The operator announced the ‘business combination’ of its subsidiary Telesign with the US SPAC last December.
Proximus says the agreement between its fast-growing US-based subsidiary Telesign and North Atlantic Acquisition Corporation (NAAC) announced last December has been terminated. This is because “the customary conditions precedent”, including the minimum cash condition, were not met by 30 June, as set out in the business combination agreement.
The Belgian operator blamed high volatility in market trading due to the macro-economic environment for pulling the intended public listing of Telesign through a deSPAC transaction with NAAC.
Proximus will now consider other funding options for the $90 million it reckons is needed for Telesign to realise its published growth trajectory from this year to 2024.
A de-SPAC transaction is a company merger between a Special Acquisition Purpose Company (SPAC – also known as a ‘blank cheque company’), a buying entity, and a target private business. SPACs have fallen out of fashion due to the stock market turbulence that began earlier this year.
Sounding confident
In a press statement, Proximus said its “fast-growing subsidiary in the digital identity and CPaaS [communications platform as a service] is well equipped to pursue its growth trajectory.

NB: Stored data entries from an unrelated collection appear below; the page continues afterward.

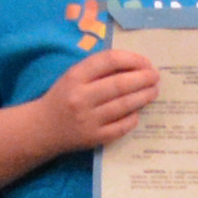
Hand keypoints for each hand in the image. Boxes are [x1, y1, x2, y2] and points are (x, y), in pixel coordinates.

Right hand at [29, 42, 161, 154]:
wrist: (42, 128)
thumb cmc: (63, 97)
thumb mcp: (74, 76)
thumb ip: (99, 69)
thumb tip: (136, 65)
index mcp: (75, 76)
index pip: (109, 61)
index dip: (132, 59)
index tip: (145, 62)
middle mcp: (81, 97)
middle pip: (120, 84)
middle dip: (143, 78)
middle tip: (156, 76)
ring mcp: (88, 120)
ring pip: (124, 105)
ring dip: (144, 96)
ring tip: (154, 91)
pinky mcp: (93, 138)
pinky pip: (121, 126)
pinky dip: (133, 117)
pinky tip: (138, 111)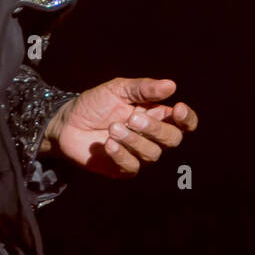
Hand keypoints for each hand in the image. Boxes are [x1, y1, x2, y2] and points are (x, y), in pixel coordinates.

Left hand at [46, 77, 197, 178]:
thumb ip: (144, 89)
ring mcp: (139, 154)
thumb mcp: (118, 89)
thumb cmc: (96, 103)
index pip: (184, 123)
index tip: (177, 109)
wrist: (67, 123)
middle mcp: (152, 136)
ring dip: (133, 140)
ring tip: (113, 128)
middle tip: (132, 117)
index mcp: (157, 115)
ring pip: (152, 154)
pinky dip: (122, 154)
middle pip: (172, 139)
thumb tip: (171, 85)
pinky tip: (108, 144)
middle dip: (155, 129)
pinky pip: (132, 167)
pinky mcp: (123, 169)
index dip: (187, 119)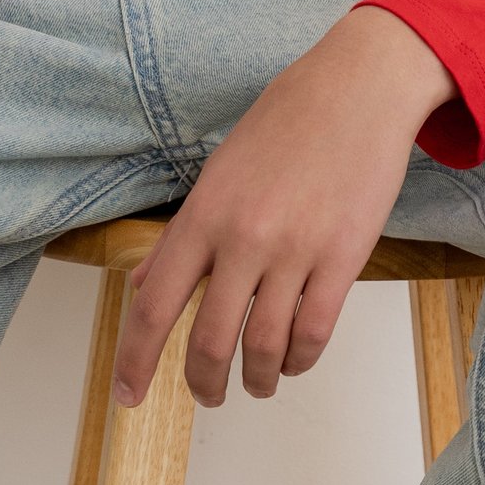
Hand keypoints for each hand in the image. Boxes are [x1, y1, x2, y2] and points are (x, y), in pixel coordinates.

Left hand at [111, 6, 455, 412]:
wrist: (357, 88)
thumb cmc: (285, 124)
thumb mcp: (218, 173)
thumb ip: (182, 236)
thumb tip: (144, 286)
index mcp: (201, 216)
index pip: (154, 307)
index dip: (134, 361)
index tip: (127, 396)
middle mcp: (241, 238)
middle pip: (208, 342)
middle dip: (204, 383)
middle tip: (208, 396)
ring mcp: (294, 250)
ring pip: (263, 348)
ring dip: (257, 380)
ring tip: (257, 384)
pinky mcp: (343, 257)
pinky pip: (314, 332)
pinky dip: (300, 359)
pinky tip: (294, 360)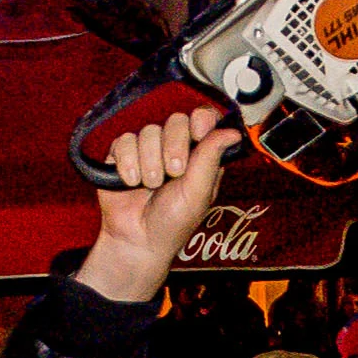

As the first-quarter 2022 results have underlined once again, Telesign has shown that it delivers upon a sound strategy and is on track to further reinforce its position as a leading digital identity and CPaaS provider.”
It also insists that the mid- and long-term value creation generated by Telesign will not be affected by the U-turn on the merger and says it “remains fully committed to supporting Telesign in capturing growth opportunities to leverage its full potential and remains open to all available options to accelerate that growth”.